A lot has been said about Scott Walker’s score – which is integral, and fits perfectly at all times. I would contribute that a lot of the early refrains, especially, sound like demented nursery sing-song melodies, repeating like a broken singing doll. In sum it’s is like a blend of Hermann and Greenwood; there’s a lot of consonance with There Will Be Blood, especially in the final section which threatens to turn into a parallel sequel to the film from the “bastard’s” point of view. The patience of the takes has become totally dread-inducing by this point; the forestalling of the inevitable final appearance is almost unbearable. The finale itself is initially somewhat baffling, a potential bum note, but it finds a home within a boldly framed impression of the chaos still to come.

Ends up sidestepping all assumptions. There are clues and illustrations left satisfyingly tangential (the possible exception being the dangling passing threat from the ejected maid Mona), which reflects positively back on the earlier examples which landed a little more flatly (the recurring black horse, Ada’s breast beneath the cloth).

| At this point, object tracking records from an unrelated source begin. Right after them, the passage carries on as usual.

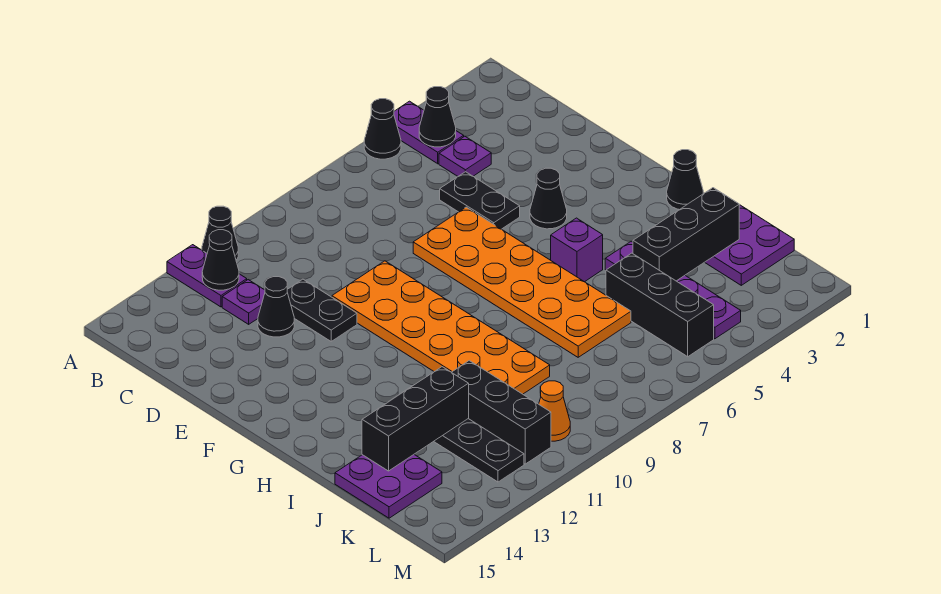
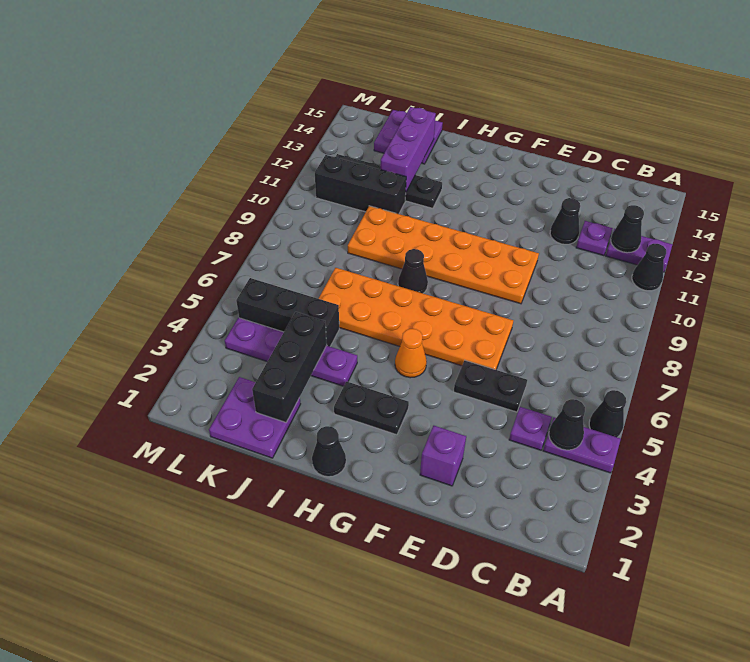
black plate D11:E11 level 1 -> black plate G3:H3 level 1
black cone F4 level 1 -> black cone H8 level 1
purple brick H5 level 1 -> purple brick E2 level 1
black brick J12:J14 level 2 -> purple brick J12:J14 level 2
orange cone L10 level 1 -> orange cone G5 level 1

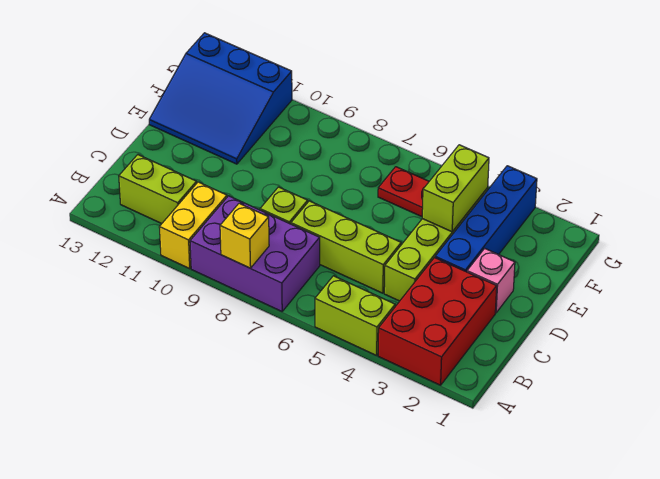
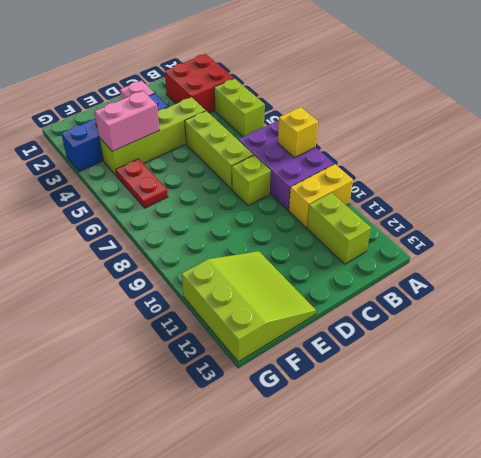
red brick A2:C3 level 1 -> red brick A2:B3 level 1
lime brick E4:F4 level 2 -> pink brick E4:F4 level 2
blue slope E11:G13 level 1 top G -> lime slope E11:G13 level 1 top G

Needs a second viewing; never seen such a turnaround (like In The Bedroom x a thousand).


4th December

Did give this a second viewing recently with R, who loved it. Much more consistent the whole way through, mostly to its advantage. The ending is a less cryptic choice but still powerful. Deserving it an 8 now as one of the more distinctively unsettling American films from recent years.

A Ghost Story (2017)


Hipster bullshit. Saw this at UPP with Steve. Establishes a post-Tree of Life environment of suburban peace through patient pacing and misty ambience. A couple wrangle with mysterious melancholy (some Wong Kar-Wai in these highly-strung exchanges) before Casey Affleck, the husband, perishes in a car crash. He is whimsically clad in the pictured archetypal ghostly costume; all focus on his personal experience after death is borrowed and intentionally childish, extending to a take on the Taylor Swift meme of figures communicating wordlessly between isolated houses. Hammy and unsatisfying reflections on loss and (im)permanence ([be]longing) swirl around this central, simpering irony. At the beginning, though, there are some interesting prospects for examination of the intransigence of grief, extending to (and pushed through) a pointedly interminable scene depicting Rooney Mara’s indulgence in kummerspeck with CA’s besheeted presence hovering out of focus. This isn’t followed through, however, as RM leaves the set, giving way to CA’s dissatisfying ponderings on regeneration and residual presence. There’s a cameo from Will Oldham which comprises a garbled diatribe on humanity as a ‘brief crack of light between two eternities of darkness’, hanging on with a whiff of watery hauntology. There are also some unintentionally guffaw-prompting missteps, as in CA’s successful attempt to diffuse an argument with RM by insisting upon his tuneless and flatulantly insubstantial musical endeavours. All the jump-scares (the extent of the film’s spookiness, besides a brief but effective poltergeist interlude) are equally unwarranted and unwelcome. Ultimately the message was entirely covered – and then some – by the yet-imperfect short film Plastic Bag by Ramin Bahrami, which at least had an appealing sense of humour. Usage of rounded 4:3 framing seems more Instagram than Scarred Hearts.

A film which is never more than you expect it to be.